La « liberté » imposée au peuple libyen ne peut être celle de la charia (communiqué du MRAP)

jeudi 3 novembre 2011.
 

Le MRAP avait, le 10 décembre 2007, condamné l’accueil réservé par Nicolas Sarkozy au Président Khadhafi comme « une véritable provocation envers tous ceux pour qui…[les] droits [de l’homme] sont inaliénables ». Dès le début des manifestations de 2011 contre le régime de M. Khadhafi, il avait exprimé sa solidarité avec le peuple libyen et son indignation face à la « répression barbare contre une foule désarmée qui ne fait que réclamer son droit à la dignité. »

Le 3 mars 2011, le Mrap avait condamné toute intervention étrangère, estimant que même sous le couvert de l’ONU, elle « n’apporterait pas la démocratie mais le chaos, que c’est au peuple libyen et à lui seul qu’il appartient de décider librement de son avenir. ».

Après l’adoption, le 17 mars dans la nuit, par le Conseil de sécurité de l’ONU, de la résolution 1973, permettant, sous certaines conditions la création d’une « zone d’exclusion aérienne » en vue de « protéger les populations et les zones civiles menacées d’attaque », ainsi que l’application de l’embargo sur les armes et le gel des avoirs, le MRAP avait exprimé son inquiétude face à toute intervention qui risquerait de ne pas se limiter à la stricte protection des populations civiles, rappelant que les changements ne sauraient être imposés de l’extérieur par des interventions militaires étrangères.

Le 30 mars, dans un appel unitaire, le MRAP avait renouvelé son inquiétude face à l’escalade militaire et réclamé « l’arrêt des bombardements et le retrait de l’OTAN, l’engagement d’initiatives politiques pour l’établissement d’un cessez-le-feu multilatéral. »

La suite devait hélas lui donner raison. L’intervention de l’OTAN est sortie du cadre d’une stricte protection des populations civiles et s’est mise, comme en Irak et en Afghanistan, au service des intérêts politico-économiques des puissances essentiellement occidentales. La mission de protection n’a pas été remplie puisque les gouvernements concernés sont restés muets devant les exactions commises à l’encontre des populations noires de Libye - pour beaucoup migrants d’Afrique subsaharienne - accusées d’être « des mercenaires » à la solde de Kadhafi. Les bombardements incessants de l’OTAN ont à leur tour entraîné la destruction et la mort de milliers de civils.
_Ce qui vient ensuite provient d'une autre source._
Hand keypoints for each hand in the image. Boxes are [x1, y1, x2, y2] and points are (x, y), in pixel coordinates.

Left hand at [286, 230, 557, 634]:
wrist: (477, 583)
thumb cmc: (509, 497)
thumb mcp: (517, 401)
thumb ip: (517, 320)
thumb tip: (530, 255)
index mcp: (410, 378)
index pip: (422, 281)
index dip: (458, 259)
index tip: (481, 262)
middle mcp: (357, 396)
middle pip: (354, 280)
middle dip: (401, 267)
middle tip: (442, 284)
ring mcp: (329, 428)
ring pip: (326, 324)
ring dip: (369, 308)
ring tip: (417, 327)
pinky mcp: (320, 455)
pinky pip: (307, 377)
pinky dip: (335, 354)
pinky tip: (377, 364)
Comme le déclare Francis Perrin, vice Président d’Amnesty International, « pour une construire une nouvelle Lybie, il faut que les nouvelles autorités montrent qu’elles sont prêtes à rompre avec les pratiques d’un régime qui a commis de nombreuses violations des droits de l’Homme ». Or, hélas, les derniers événements ne peuvent que confirmer notre inquiétude. Les crimes commis par Kadhafi ne sauraient en aucun cas justifier son probable lynchage, encore moins les exécutions sommaires de soldats. L’exécution d’un prisonnier de guerre – fût-il Muammar Khadafi - est, au regard du droit international, un crime de guerre, dénoncé par des organisations internationales de défense des droits de l’homme.
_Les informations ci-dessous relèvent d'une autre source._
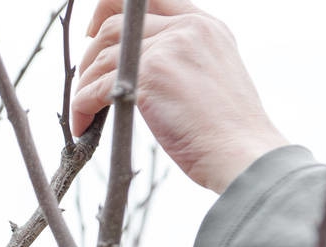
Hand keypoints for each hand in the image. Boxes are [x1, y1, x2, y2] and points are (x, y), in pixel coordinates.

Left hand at [72, 0, 287, 192]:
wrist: (243, 154)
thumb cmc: (228, 132)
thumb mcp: (213, 76)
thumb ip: (185, 59)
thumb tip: (144, 67)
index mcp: (203, 25)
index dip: (111, 9)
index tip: (94, 32)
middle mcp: (186, 29)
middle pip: (116, 26)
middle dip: (91, 55)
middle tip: (86, 83)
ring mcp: (167, 49)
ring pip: (101, 58)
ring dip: (85, 86)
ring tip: (84, 112)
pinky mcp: (149, 78)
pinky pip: (95, 88)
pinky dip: (81, 107)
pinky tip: (83, 125)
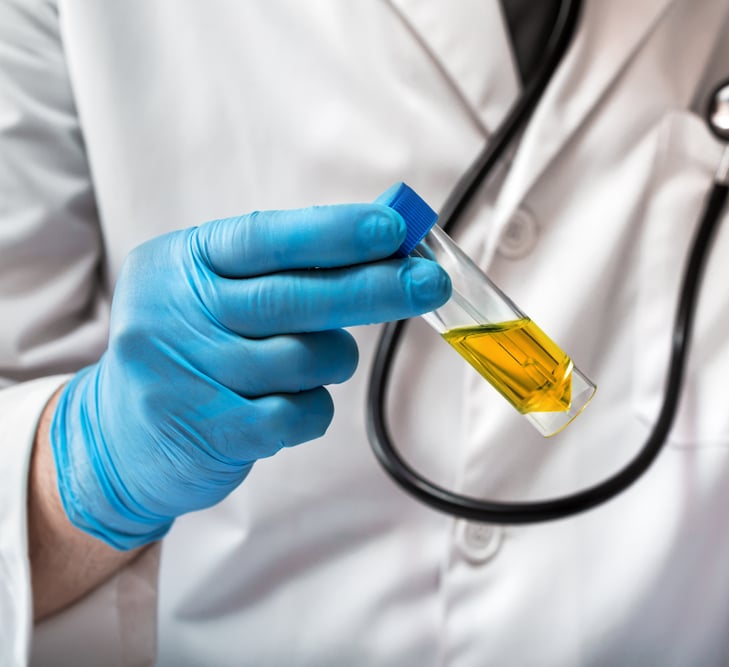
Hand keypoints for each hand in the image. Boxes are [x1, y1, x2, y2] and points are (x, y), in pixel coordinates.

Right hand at [49, 201, 449, 548]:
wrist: (116, 439)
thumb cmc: (191, 348)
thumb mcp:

A peine annoncée la « libération » du pays, le président du Conseil National de Transition - Moustapha Abdeljalil - a donné un aperçu de ce qu’il entendait par « liberté » en annonçant à Bengazi qu’ « En tant que pays islamique nous avons adopté la charia comme loi essentielle et toute loi qui violerait la charia est légalement nulle et non avenue », citant clairement en exemple la loi sur le divorce et le mariage, même si le régime déchu avait réglementé et non interdit la polygamie.

Une telle annonce comporte de graves menaces pour les droits des femmes en particulier. Le MRAP dénonce cette grave décision : la charia ne saurait conduire à « la liberté » quand bien même elle serait voulue par une partie du peuple libyen.

Ces déclarations avaient provoqué la colère, d’Othman Bensassi, membre du CNT en tant que représentant de la ville de Zouara qui a déclaré le 25 octobre sur les ondes de RFI que ce point de vue était tout simplement celui du président et en aucun cas le sien ni le « point de vue de la majorité du CNT » . Le MRAP veut y voir le gage qu’une telle décision reste loin de la réalité.

Le peuple libyen, déchiré par une guerre meurtrière, après 40 ans d’une dictature sanglante, a droit à la démocratie, au respect de ses droits fondamentaux, et à l’expression du suffrage universel - sans pression et avec un véritable débat - ainsi qu’à l’échange d’idées et de propositions d’alternatives. Il a également droit à la souveraineté . C’est pourquoi le MRAP appelle à un désengagement immédiat et total de toutes les forces de l’OTAN.